La véritable emprise du noir
Dans la ville traditionnelle ordinaire, les choses sont simples : la voirie se mesure par son emprise publique globale, quel que soit le partage de cet espace entre les différentes fonctions. Les urbanistes des années vingt cherchent déjà à en mesurer l’importance, mais pas nécessairement pour la réduire au strict minimum. En effet, le dimensionnement généreux de la voirie, tout autant que l’espace réservé aux parcs et jardins, est pour eux un signe de qualité urbanistique. Encore faut-il trouver le juste équilibre, comme le souligne Edmond Joyant en 1923 :
Un projet trop étriqué, avec une voirie insuffisamment développée, avec une densité de construction et de population excessive, conduira à une ville peu salubre et désagréable à habiter. Un projet trop large, comportant des surfaces exagérées d’avenues, de jardins et de parcs, se heurtera à des impossibilités de réalisation : acquisitions de terrains trop onéreuses, voirie et plantations trop coûteuses à établir et à entretenir, et, si la densité de la population est trop faible, développement démesuré et dispendieux de toutes les canalisations : égouts, eau, électricité, gaz ; multiplication excessive des lignes de tramway ou autres moyens de transports. L’urbanisme est précisément l’art de peser toutes ces considérations et de donner au plan de ville de justes proportions. »
Pour Paris, Edmond Joyant observe une proportion de voirie de 15,2 à 33,5 % (hors parcs et jardins,la Seineet les voies privées), avec une moyenne de 21,4 %. La juste proportion pour de nouveaux quartiers d’habitation lui semble varier entre 25 et 33 %. À titre de comparaison, le plan Cerda de Barcelone prévoit plus de 30 % de voirie, pour la circulation des voitures… hippomobiles, certes, mais aussi pour celle des piétons, les chaussées ne représentant que la moitié de l’emprise.
La voirie de la ville ordinaire montre historiquement une capacité considérable à s’adapter, à répondre à des fonctions nouvelles, à assimiler des exigences imprévues. Son emprise est limitée mais les modalités de son partage sont négociables, suivant les rapports de force du moment entre les différents usages. Si l’on veut établir des comparaisons avec la voirie moderne, la seule mesure des chaussées apparaît trop réductrice et les critères de domanialité (public/privé) semblent inopérants ; comment retrouver cette notion d’emprise de la voirie ? Peut- être en s’appuyant sur le sens courant du terme « domination intellectuelle ou morale », ou encore sur ses équivalents « ascendant, autorité, empire, influence » . Pour apprécier la réalité de la voirie moderne, il faudra donc intégrer ses « annexes » ou « accessoires » plus ou moins immédiats : trottoirs, plates-bandes, talus, pelouses, etc. Il faudra étendre le regard : jusqu’à rencontrer un obstacle physique, une limite qui matérialise un changement de statut. De façon complémentaire, cela pose la question de la réalité de l’espace vert, c’est-à-dire de son degré d’autonomie et d’usage possible, de la capacité aussi des lieux à être nommés… car que faire de tout ce qui n’est pas nommable ?
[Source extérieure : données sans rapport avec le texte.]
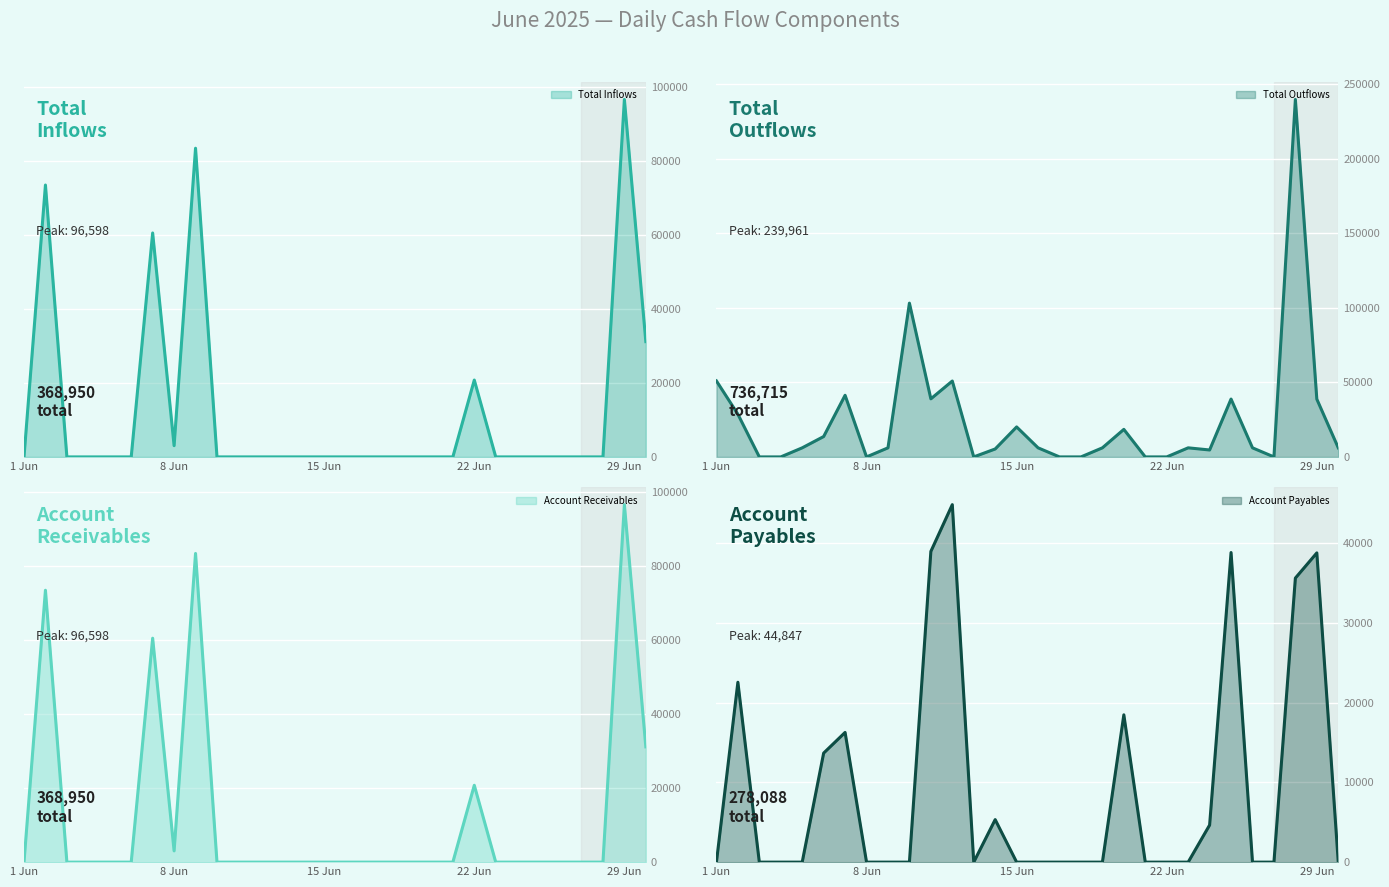

How many lines are shown in the chart?

4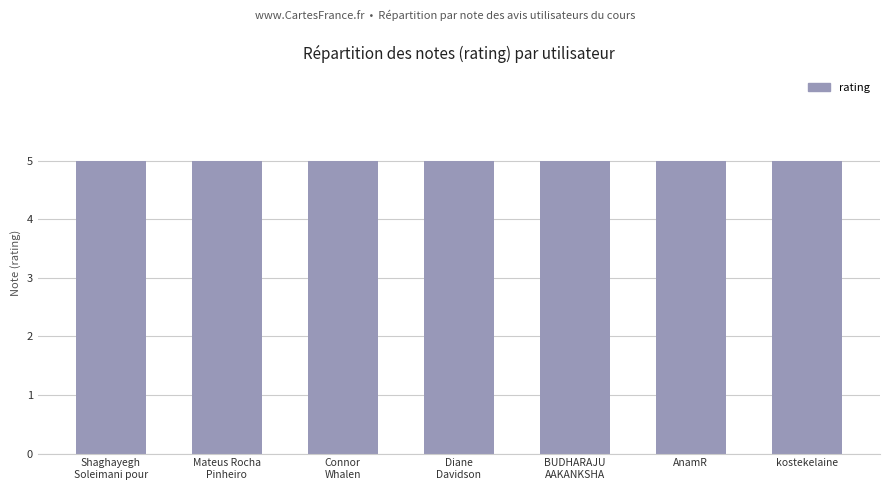

Rank the categories by value from highest to lowest.

Shaghayegh
Soleimani pour, Diane
Davidson, Mateus Rocha
Pinheiro, Connor
Whalen, BUDHARAJU
AAKANKSHA, AnamR, kostekelaine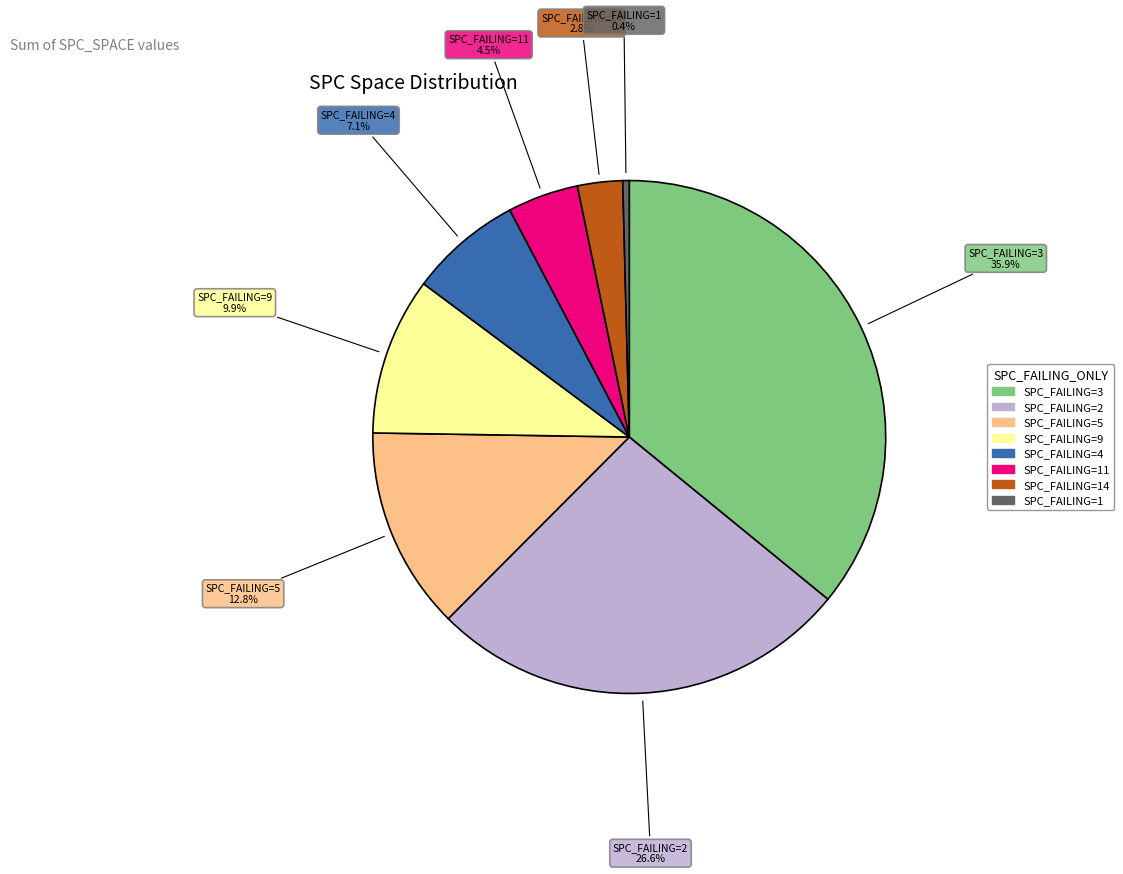

Does any single category account for the majority?

No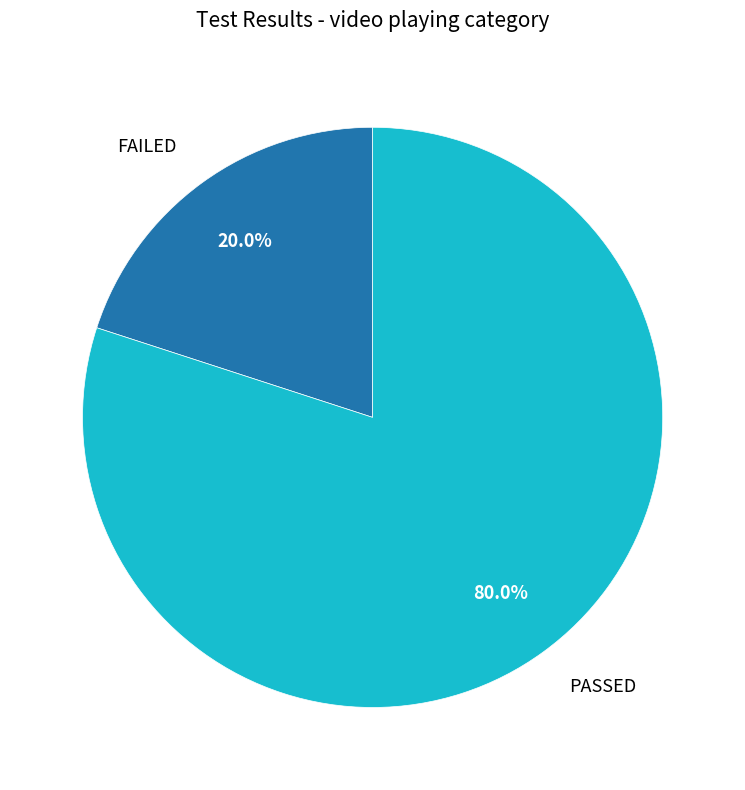

Is there any slice that represents more than half of the pie?

Yes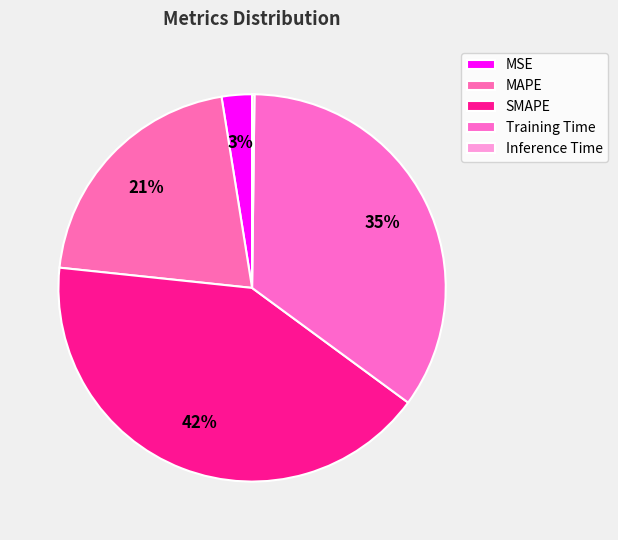

To the nearest percent, what is the average slice percentage?

20%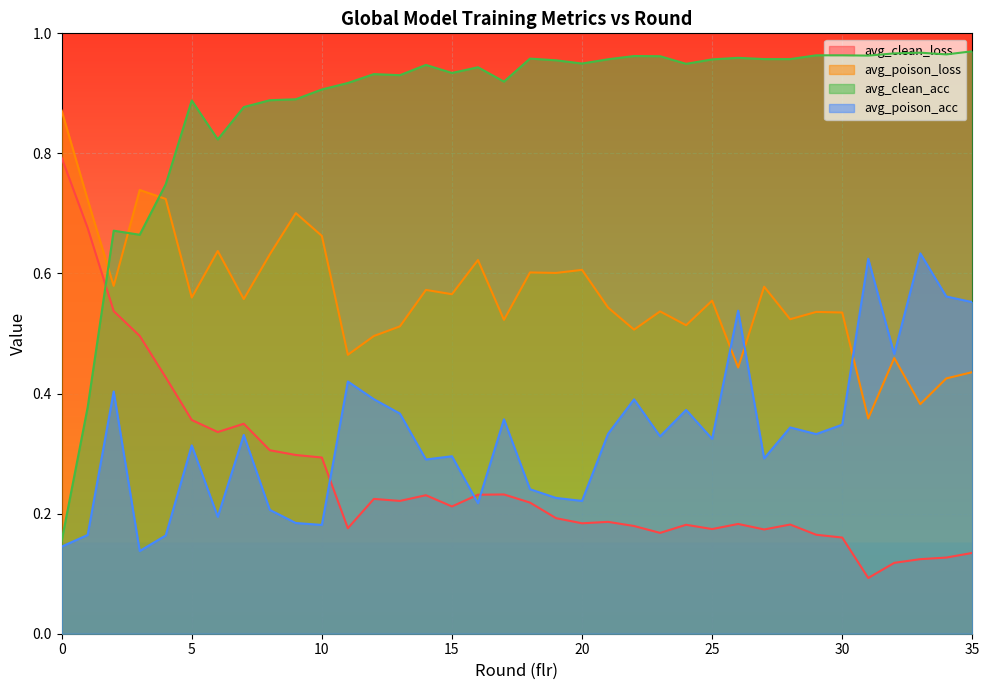

List the series in order of their peak value, lowest first.

avg_poison_acc, avg_clean_loss, avg_poison_loss, avg_clean_acc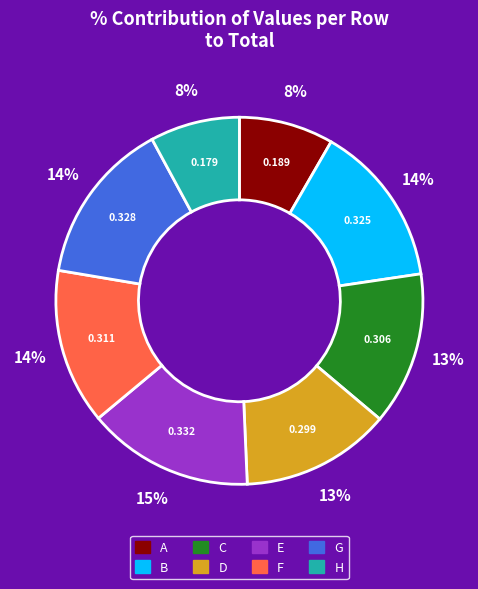

To the nearest percent, what is the difference between the A and G slice percentages?

6%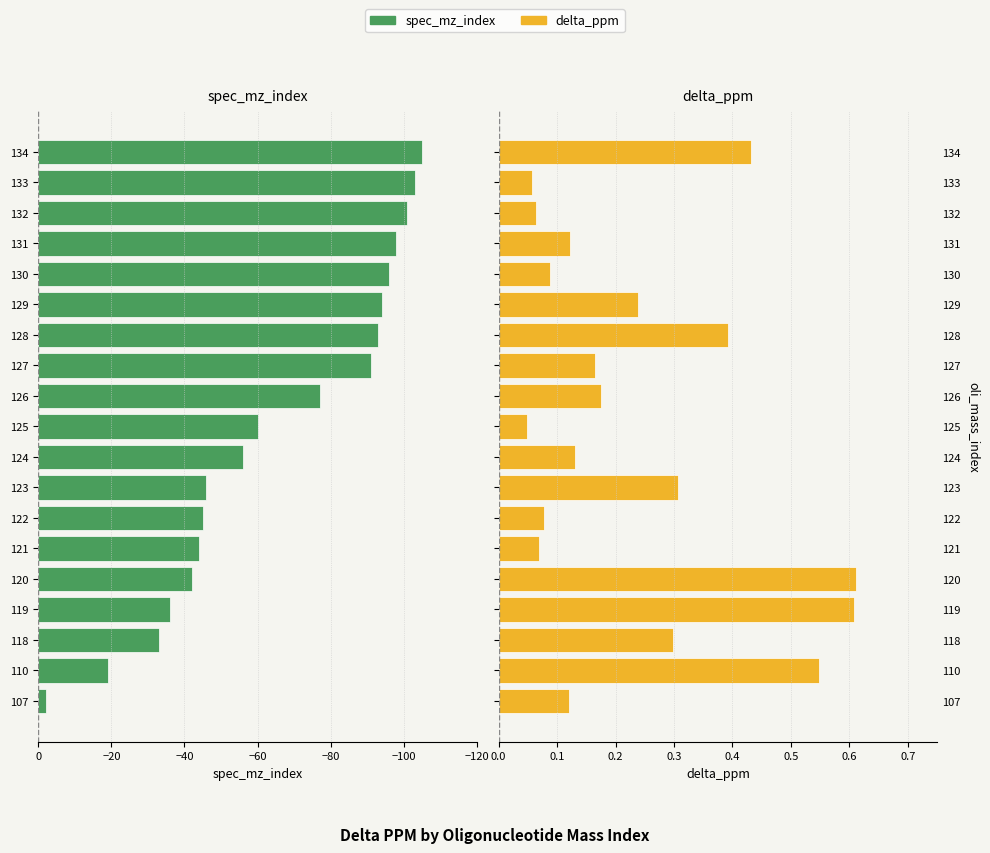

How many bars are there in total?

38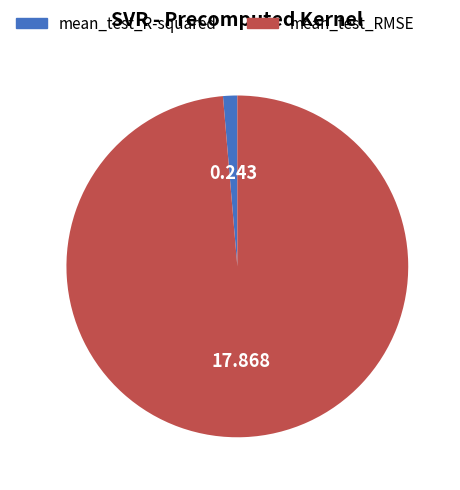

How many segments does this pie chart have?

2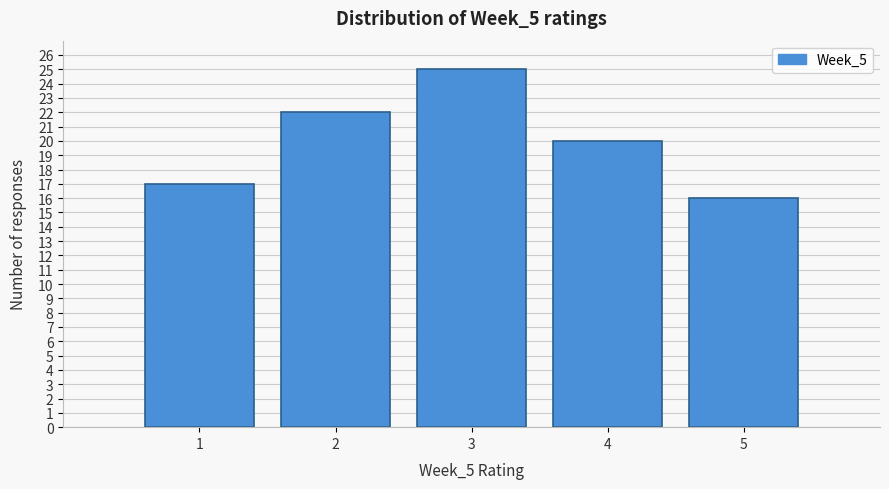

Reading left to right, list every bar in this chart as the range it spans on the x-axis followed by its height. The values are not printed on the chart, so give them approximately, as read against the axis.

0.5 to 1.5: 17
1.5 to 2.5: 22
2.5 to 3.5: 25
3.5 to 4.5: 20
4.5 to 5.5: 16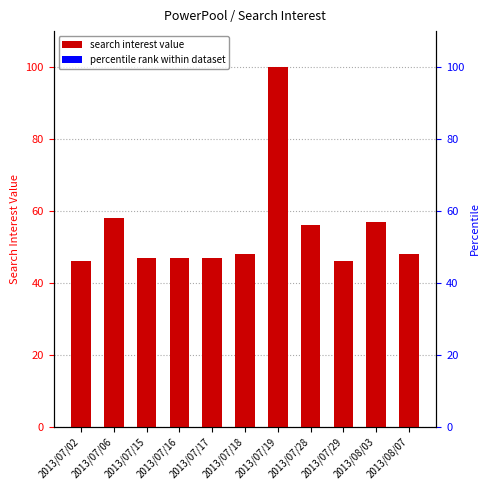

How many distinct data groups are displayed?

2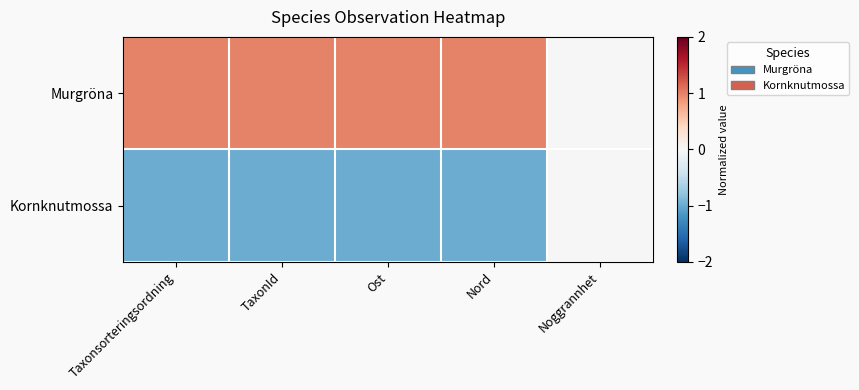

At how many categories does at least one series exceed 0?

4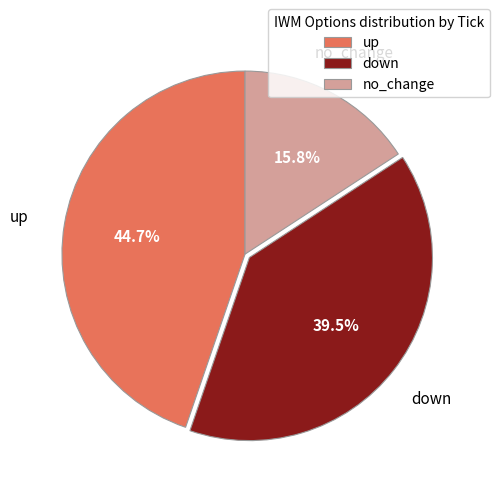

To the nearest percent, what portion does up represent?

45%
Cette démarche peut sembler défavorable à la conception des grands ensembles. Elle nous semble cependant correspondre à leur réalité ; elle explique le sentiment fréquent de domination du noir sur le vert. L’observation du terrain permet de constater que l’ouverture ne profite pas au vert mais au noir, et que l’espace vert n’est bien souvent qu’une dépendance de la voirie. Même lorsque l’on distingue deux niveaux de mesure ou de ratios (voirie stricto sensu-voirie étendue), les performances des grands ensembles sont bien loin de celles annoncées par leurs meilleurs propagandistes.